● **Your goal**:
In the DataCategoryTyped documentation, which characters serve as the CIF-style missing values controlled by the useCifUnknowns argument?

● **Text segment**:
***
Skip to content

DataCategoryTyped

A subclass of DataCategory with methods to apply explicit data typing.

Source code in mmcif/api/DataCategoryTyped.py
class DataCategoryTyped(DataCategory):
    """A subclass of DataCategory with methods to apply explicit data typing."""

    def __init__(
        self,
        dataCategoryObj,
        dictionaryApi=None,
        raiseExceptions=True,
        copyInputData=True,
        ignoreCastErrors=False,
        useCifUnknowns=True,
        missingValueString=None,
        missingValueInteger=None,
        missingValueFloat=None,
        **kwargs
    ):
        """A subclass of DataCategory with methods to apply explicit data typing.

        Args:
            dataCategoryObj (object): DataCategory object instance
            dictionaryApi (object, optional): instance of DictionaryApi class. Defaults to None.
            raiseExceptions (bool, optional): raise exceptions. Defaults to True.
            copyInputData (bool, optional): make a new copy input data. Defaults to True.
            ignoreCastErrors (bool, optional): ignore data processing cast errors. Defaults to False.
            useCifUnknowns (bool, optional): use CIF style missing values ('.' and '?'). Defaults to True.
            missingValueString (str, optional): missing string value . Defaults to None.
            missingValueInteger (integer, optional): missing integer value. Defaults to None.
            missingValueFloat (float, optional): missing float value. Defaults to None.
            applyMolStarTypes (bool, optional): use Mol* forced integer types.  Defaults to True.
        """
***
● **Supplied records**:
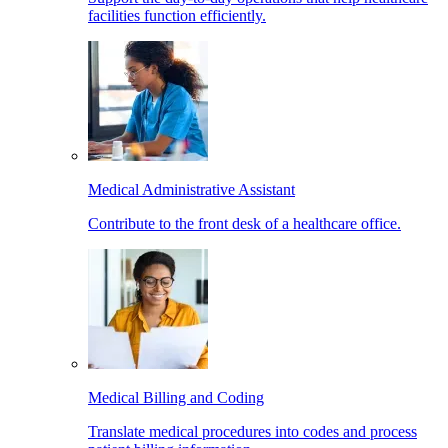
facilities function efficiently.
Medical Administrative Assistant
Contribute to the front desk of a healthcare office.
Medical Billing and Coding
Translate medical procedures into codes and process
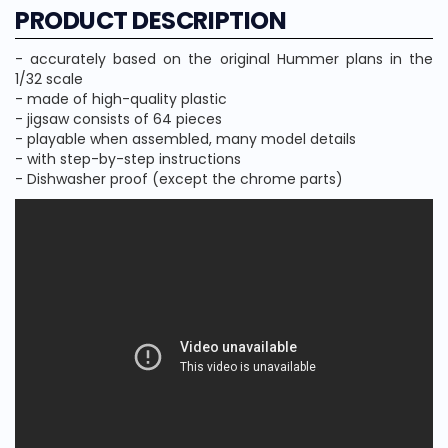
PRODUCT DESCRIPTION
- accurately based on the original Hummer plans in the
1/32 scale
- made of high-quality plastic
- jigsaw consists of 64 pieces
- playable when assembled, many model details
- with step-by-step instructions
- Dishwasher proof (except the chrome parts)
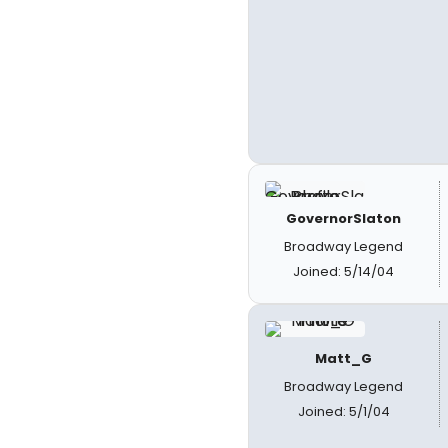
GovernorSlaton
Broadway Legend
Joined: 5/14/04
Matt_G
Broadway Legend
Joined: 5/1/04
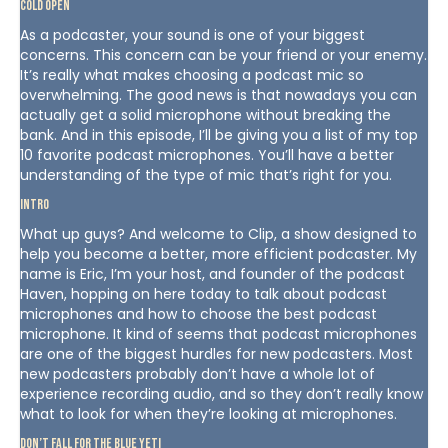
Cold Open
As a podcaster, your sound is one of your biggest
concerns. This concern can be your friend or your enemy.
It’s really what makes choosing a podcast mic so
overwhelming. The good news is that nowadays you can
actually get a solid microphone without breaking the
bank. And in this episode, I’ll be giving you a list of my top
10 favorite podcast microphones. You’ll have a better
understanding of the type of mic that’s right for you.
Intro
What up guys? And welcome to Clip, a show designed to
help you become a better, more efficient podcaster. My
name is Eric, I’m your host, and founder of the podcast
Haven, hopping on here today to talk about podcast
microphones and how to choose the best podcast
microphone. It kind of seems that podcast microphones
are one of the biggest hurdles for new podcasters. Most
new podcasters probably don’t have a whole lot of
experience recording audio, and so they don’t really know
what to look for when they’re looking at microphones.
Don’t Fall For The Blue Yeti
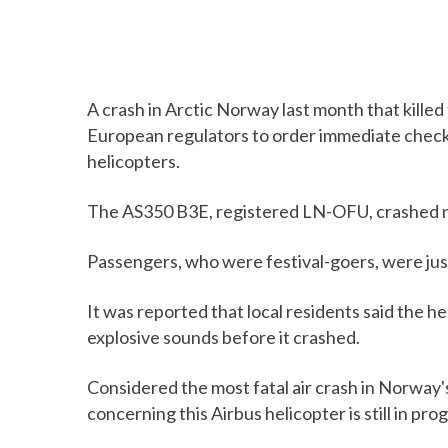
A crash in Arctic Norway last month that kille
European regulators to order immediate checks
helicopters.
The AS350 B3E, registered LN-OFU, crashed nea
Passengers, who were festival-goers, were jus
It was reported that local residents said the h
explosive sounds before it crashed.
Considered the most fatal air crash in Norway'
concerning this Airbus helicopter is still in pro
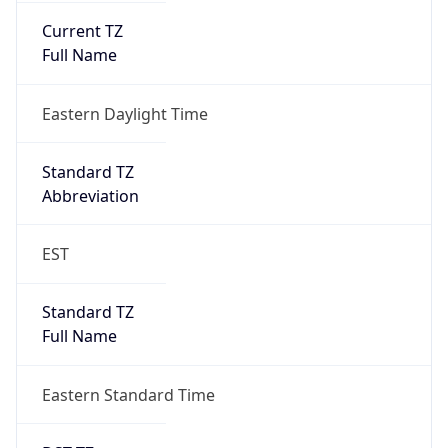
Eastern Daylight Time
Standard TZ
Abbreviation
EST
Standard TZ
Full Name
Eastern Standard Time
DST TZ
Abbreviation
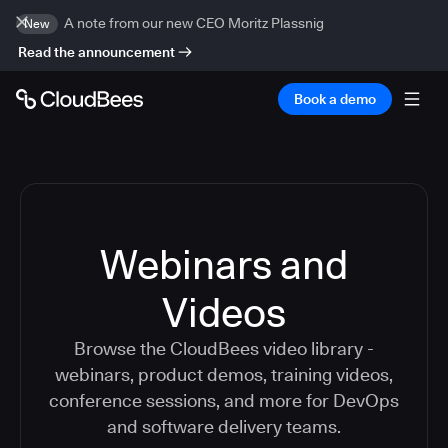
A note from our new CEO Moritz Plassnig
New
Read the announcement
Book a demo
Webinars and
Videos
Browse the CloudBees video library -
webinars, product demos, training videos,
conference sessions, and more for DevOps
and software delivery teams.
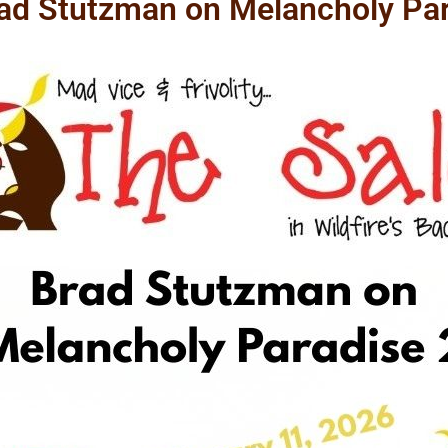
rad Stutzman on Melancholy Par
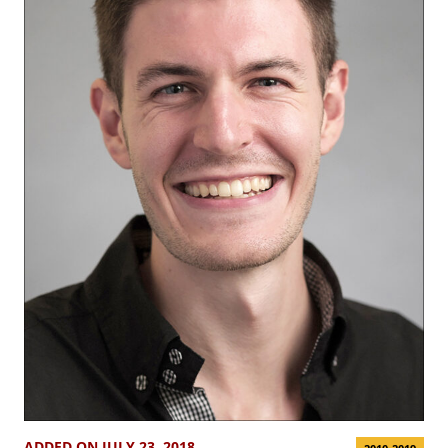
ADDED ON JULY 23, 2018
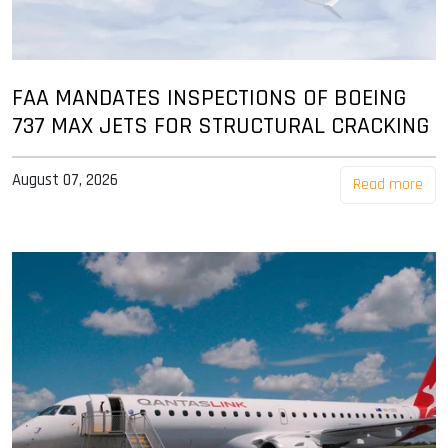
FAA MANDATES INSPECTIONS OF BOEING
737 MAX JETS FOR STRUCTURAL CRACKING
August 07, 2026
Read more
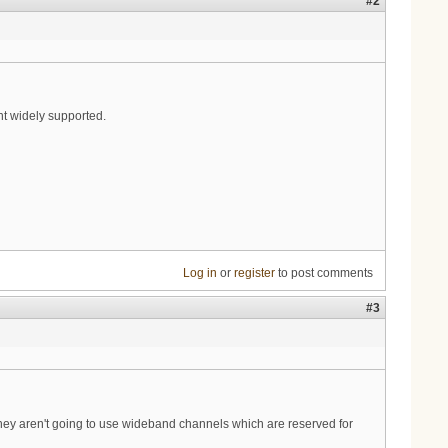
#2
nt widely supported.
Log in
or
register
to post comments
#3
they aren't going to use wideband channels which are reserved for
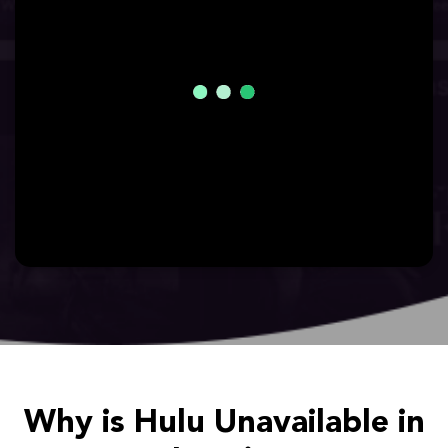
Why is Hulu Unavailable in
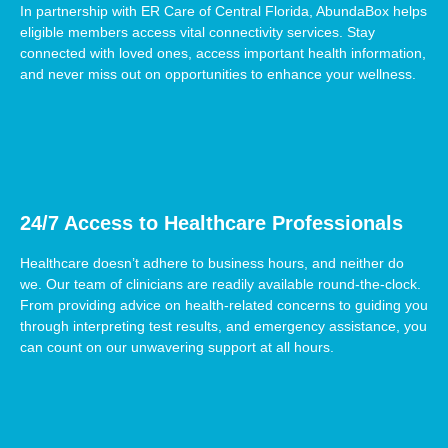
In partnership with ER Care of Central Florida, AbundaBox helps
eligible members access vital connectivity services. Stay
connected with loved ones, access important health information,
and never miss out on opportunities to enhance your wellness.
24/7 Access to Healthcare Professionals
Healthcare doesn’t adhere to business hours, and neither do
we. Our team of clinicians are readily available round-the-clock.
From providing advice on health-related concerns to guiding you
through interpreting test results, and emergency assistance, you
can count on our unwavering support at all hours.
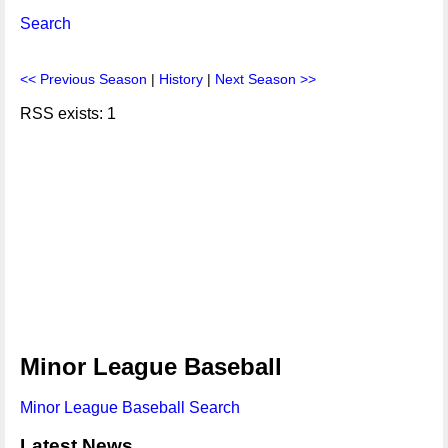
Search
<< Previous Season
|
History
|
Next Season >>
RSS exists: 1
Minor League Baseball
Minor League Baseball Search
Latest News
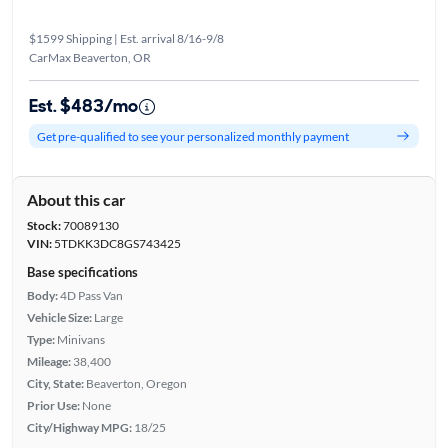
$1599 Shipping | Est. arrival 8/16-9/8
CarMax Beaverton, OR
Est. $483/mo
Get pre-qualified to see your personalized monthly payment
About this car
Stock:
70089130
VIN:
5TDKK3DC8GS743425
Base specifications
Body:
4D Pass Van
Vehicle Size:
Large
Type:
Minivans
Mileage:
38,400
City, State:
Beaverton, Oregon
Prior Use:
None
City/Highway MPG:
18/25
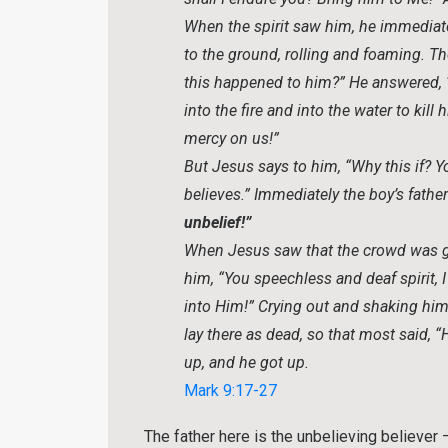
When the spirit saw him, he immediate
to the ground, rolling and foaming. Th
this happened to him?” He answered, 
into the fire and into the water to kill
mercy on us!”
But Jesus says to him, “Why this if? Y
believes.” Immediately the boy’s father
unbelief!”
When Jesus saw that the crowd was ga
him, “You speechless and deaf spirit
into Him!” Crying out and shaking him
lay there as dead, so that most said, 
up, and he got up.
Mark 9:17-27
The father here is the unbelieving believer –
***
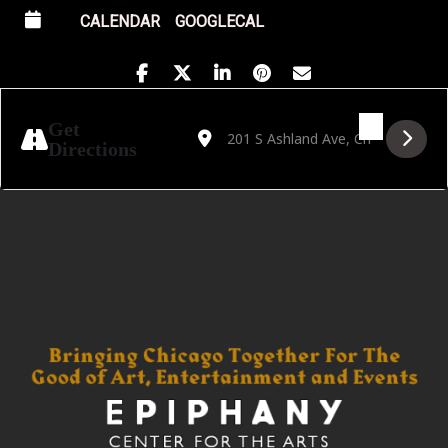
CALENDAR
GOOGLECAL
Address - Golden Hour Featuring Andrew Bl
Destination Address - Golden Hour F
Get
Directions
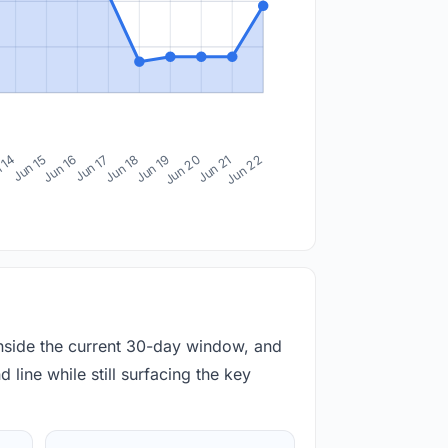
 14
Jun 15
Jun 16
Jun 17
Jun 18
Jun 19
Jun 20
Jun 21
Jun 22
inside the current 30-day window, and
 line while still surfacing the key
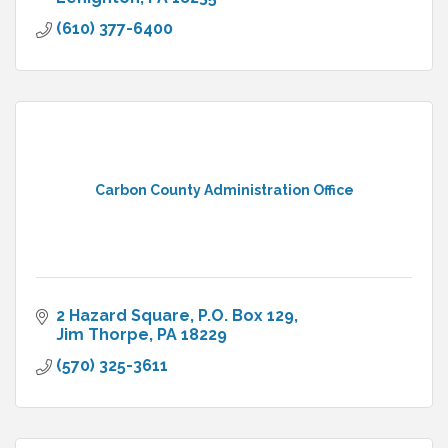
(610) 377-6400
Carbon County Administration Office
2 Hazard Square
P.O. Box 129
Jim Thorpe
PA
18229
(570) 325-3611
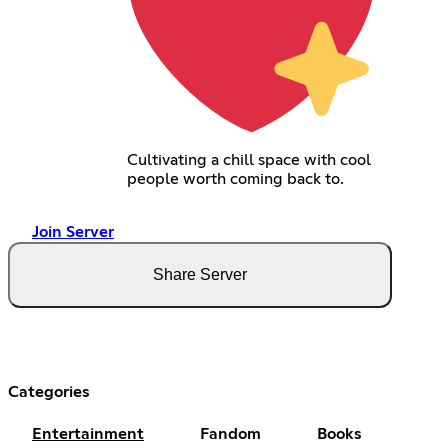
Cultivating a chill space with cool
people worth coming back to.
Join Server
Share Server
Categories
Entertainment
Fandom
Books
***
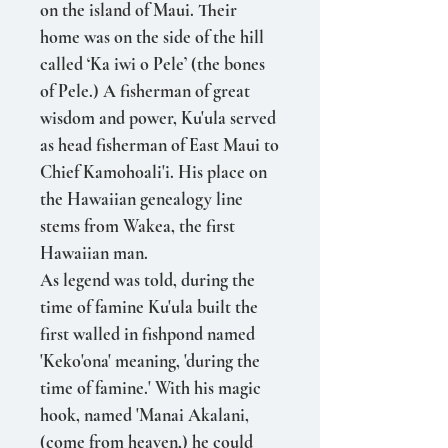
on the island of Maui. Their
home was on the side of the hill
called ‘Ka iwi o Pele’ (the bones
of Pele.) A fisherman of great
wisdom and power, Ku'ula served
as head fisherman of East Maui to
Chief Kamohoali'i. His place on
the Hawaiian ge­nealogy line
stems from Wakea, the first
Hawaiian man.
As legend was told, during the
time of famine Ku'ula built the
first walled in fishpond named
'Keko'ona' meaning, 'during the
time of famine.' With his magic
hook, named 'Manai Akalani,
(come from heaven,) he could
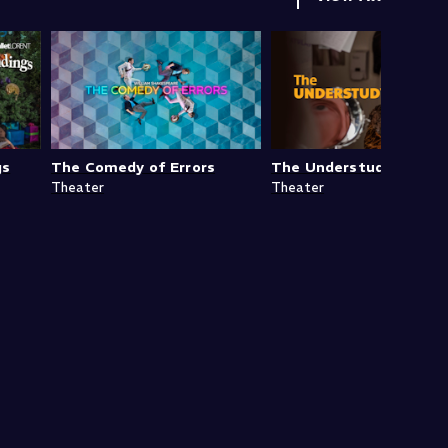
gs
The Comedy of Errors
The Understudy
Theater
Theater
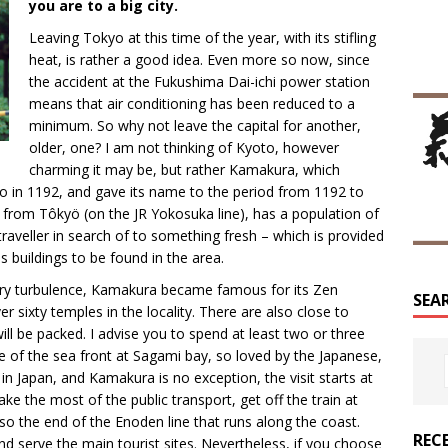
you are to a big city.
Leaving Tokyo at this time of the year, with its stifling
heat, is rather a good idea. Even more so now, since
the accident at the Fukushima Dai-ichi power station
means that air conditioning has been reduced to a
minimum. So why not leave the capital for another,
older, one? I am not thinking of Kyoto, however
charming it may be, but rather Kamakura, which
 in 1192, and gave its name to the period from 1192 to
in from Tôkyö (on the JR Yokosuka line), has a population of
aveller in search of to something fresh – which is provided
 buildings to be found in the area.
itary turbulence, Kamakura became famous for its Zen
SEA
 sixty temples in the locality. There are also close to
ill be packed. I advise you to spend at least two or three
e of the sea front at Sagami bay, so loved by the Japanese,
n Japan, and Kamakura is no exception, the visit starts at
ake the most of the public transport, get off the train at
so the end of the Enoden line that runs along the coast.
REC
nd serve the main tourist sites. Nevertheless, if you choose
***
● **Reply**:
'.' and '?'